DAVA AÇILMASI TALEP EDİLDİ
Emin Hüseynov'un ölümünün şüpheli olduğunu belirten Mammad, "Müvekkil Beybala Hüseynov, oğlunun ölümünden sorumlu olan fail ya da faillerin tespiti için elde ettiği bilgi, belge delilleri dosyaya ibraz ederek bir an önce tahkikatın yapılmasını ve dava açılmasını talep etmektedir. Yaklaşık 3 yıla yaklaşan soruşturma süreci tamamlanmadığı gibi tarafımıza ileri sürülen birçok husus aydınlatılmamış, ele geçmesi mümkün deliller konusunda yeterli araştırma yapılmamıştır" diye konuştu.
DOKTORLAR DA SUÇLANIYOR
Dilekçede Emin Hüseynov'un zehirlenerek veya harici nedenle öldüğüne dair tıbbi raporlar ve diğer delillerin dosya kapsamında bulunduğunu dile getiren Mammad, başvurusunda şu iddialarda bulundu:
"Maktulün ölümü, tedaviyi yapan doktor ve hastane görevlileri tarafından olay sonrasında adli makamlara bildirilmemiştir. Maktul, hastanede ölümü sonrası, doğal ölüm rapor düzenlenerek Azerbaycan'da defnedilmiştir. Bu olayı adli makamlara bildirmeyen görevliler ve doktor hakkında yapılan soruşturmanın tamamlanması zaruret arz etmektedir."
KANINDAKİ PROKALSİTONİN YÜKSEK ÇIKMIŞ
Bilimsel tıbbi raporlara göre ölüm sebebinin kanındaki prokalsitonin düzeyinin yükselmesine neden olan dışarıdan maddenin alınması veya verilmesi olduğunu öne süren Mammad, ilk müdahale ve tedaviyi yapan özel hastanedeki görevli doktorun, kan testinde bulunan prokalsitonin seviyesinin normal değerlerin üstünde 6,9 seviyesinde olduğunu bildirmediğini kaydetti. Bu bulguları içeren kan testlerinin tedavinin yapıldığı AÜ Hastanesi'ne gönderilen dosyaya eklenmediğini belirten Mamad, "Bu şekilde tanı ve tedavi süreci olumsuz etkilenmiştir" dedi.
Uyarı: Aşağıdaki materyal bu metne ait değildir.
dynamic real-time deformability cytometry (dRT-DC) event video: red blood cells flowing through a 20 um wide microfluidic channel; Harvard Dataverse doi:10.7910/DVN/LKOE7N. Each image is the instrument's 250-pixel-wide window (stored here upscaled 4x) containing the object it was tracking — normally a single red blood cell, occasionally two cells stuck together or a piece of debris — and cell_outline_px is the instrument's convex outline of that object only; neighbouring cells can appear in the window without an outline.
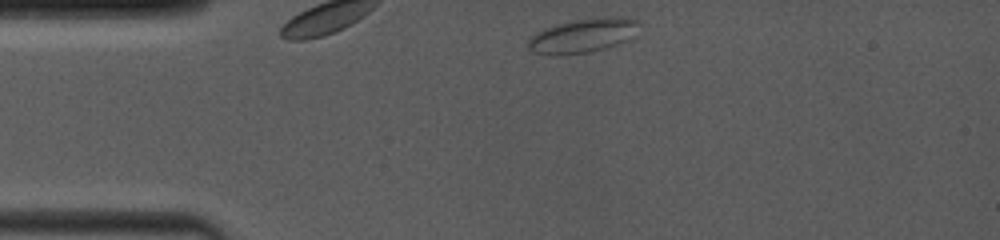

SAVCININ EŞİ DE SUÇLANIYOR
Adli otopsi yapılmadığını belirten Mammad, dilekçesinde "Soruşturma sürecinin geldiği aşama itibarıyla müvekkilimin oğlunun zehirlenmesinde bilgi ve katılımı kuvvetle muhtemel kişi eşi E.H.'dir. E., maktulün karaciğer ameliyatı sonrası ilaçlarını verdiği halde bunu tedavi yapan doktorlara söylememiş, ölüm sonrası maktule ait olup teslim aldığı telefon kayıtlarını silmiştir. Müvekkilin buna yönelik sorularına yanlış ve çelişkili cevaplar veren E., eşinin hastanede olduğu sırada kaldığı otelde konsere gidecek kadar duyarsız davranabilmiştir" dedi.
TELEFONU DENİZE ATILMIŞ
Avukat Mammad ayrıca "E.'nin annesi A.M. ile maktulün cep telefonunu denize attığını söyleyen kardeşi O.M. de olayın şüphelisidir. Bu kişilerin ayrıntılı beyanlarının alınarak, sakladıkları hususların tespitini ve haklarında dava açılması gerekmektedir" dedi.
Dilekçede tatili organize eden firma sahibi Y.N. ve D.İ. adlı kişilerin planda olmayan yat turunu sakladıkları, adaleti yanılttıkları ve ayrıntılı sorgulanmaları gerektiği belirtildi.